Brassens en harmonieux conchieur de guerre... par Mediapart
mardi 7 janvier 2014
Je dédie cet article à la mémoire de mon grand père (Jean Marie Desbrosses) qui participa à toute la Guerre de 14 , blessé plusieurs fois il manqua y mourir de typhoïde ; autant vous dire que si il était vivant il pesterait ferme contre le centenaire , alors que les mêmes il y a cent ans les envoyaient à la boucherie
Merci à mon camarade et ami Daniel Levieux de m'avoir fait découvrir ce papier
Nous allons en baver pendant l'année 14 : la guerre, la guerre toujours recommencée ! Avec cette façon de confondre commémoration et célébration (« nous fêterons le centenaire de la guerre de 1914 », lâchait encore dans le poste, la semaine dernière, un producteur de France Musique). Certes, les historiens ont beaucoup à nous apprendre sur un tel conflit. Jean-Noël Jeanneney, fidèle à Mediapart depuis le début, nous accordera bientôt un entretien à ce sujet. Notre but n'est pas de réduire au silence un tel trauma. Nous prisons la façon de l'appréhender cultivée par l'Historial de Péronne (Somme), qui diffuse les recherches les plus stimulantes ou novatrices en direction du grand public, avec une approche internationale et panoramique. Ce que nous refusons, c'est la récupération politicienne dont usent quelques prétendus responsables au rancart.
Nous avons moqué le discours médiocre du président Hollande lorsqu'il lança l'opération du centenaire, le 7 novembre dernier : un p'tit mot pour chacun ; privilégier Clemenceau plutôt que Jaurès ; ne surtout pas trancher, cent ans après la boucherie, pour condamner cette folie collective et ces faillites individuelles. L'Élysée cherche simplement à rassembler, au nom de l'unité nationale, pour neutraliser les critiques voire agréger les suffrages. Piteuse absence de travail incommode de mémoire, au profit d'un massage électoral de glorieux souvenirs !
Nous protesterons, le 8 novembre 2014, lorsque pour clore une année entière de bourrage de crâne sous couvert de commémoration, le président Hollande invitera un aréopage de chefs d'État européens à regarder, salle Pleyel à Paris, J'accuse d'Abel Gance. Ce film muet de 1919 dénonçait avec force cette guerre concoctée par les ancêtres de nos huiles d'aujourd'hui, qui n'ont rien compris et tout oublié, sauf l'art de récupérer la contestation légitime, de broyer les révoltes logiques...

________________________

> _CONSIGNE A_
Traduisez en anglais la phrase suivante, tirée de l'article sur le centenaire de la guerre de 1914 : « Certes, les historiens ont beaucoup à nous apprendre sur un tel conflit. »
> _CONSIGNE B_
Modifiez le passage de l'article sur le centenaire de la guerre de 1914 qui commence par « Nous avons moqué » et se poursuit jusqu'à « glorieux souvenirs ! », en y remplaçant « Clemenceau » par « Poincaré ».

________________________

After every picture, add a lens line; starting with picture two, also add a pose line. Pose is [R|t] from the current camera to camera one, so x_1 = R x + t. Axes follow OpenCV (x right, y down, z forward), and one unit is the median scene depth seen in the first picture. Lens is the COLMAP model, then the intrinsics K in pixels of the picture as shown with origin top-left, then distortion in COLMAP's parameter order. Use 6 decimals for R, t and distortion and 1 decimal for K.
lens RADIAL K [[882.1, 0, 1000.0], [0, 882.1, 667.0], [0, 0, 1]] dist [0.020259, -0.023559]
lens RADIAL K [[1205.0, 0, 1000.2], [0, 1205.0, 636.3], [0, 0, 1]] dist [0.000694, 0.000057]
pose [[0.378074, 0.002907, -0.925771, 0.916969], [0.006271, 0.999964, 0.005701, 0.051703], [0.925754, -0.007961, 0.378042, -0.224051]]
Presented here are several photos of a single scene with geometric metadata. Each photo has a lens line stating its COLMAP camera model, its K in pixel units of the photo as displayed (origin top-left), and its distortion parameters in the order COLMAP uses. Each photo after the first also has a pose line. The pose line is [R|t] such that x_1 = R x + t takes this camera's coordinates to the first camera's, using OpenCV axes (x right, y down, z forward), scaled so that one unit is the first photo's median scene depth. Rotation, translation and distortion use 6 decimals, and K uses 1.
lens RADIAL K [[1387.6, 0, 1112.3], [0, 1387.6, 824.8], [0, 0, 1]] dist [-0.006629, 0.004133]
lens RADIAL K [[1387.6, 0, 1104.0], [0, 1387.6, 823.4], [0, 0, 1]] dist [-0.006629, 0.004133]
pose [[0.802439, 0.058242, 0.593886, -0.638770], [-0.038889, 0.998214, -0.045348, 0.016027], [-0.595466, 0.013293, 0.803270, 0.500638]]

________________________

> _RÉPONSE A_
Admittedly, historians have a great deal to teach us about such a conflict.

> _RÉPONSE B_
Nous avons moqué le discours médiocre du président Hollande lorsqu'il lança l'opération du centenaire, le 7 novembre dernier : un p'tit mot pour chacun ; privilégier Poincaré plutôt que Jaurès ; ne surtout pas trancher, cent ans après la boucherie, pour condamner cette folie collective et ces faillites individuelles. L'Élysée cherche simplement à rassembler, au nom de l'unité nationale, pour neutraliser les critiques voire agréger les suffrages. Piteuse absence de travail incommode de mémoire, au profit d'un massage électoral de glorieux souvenirs !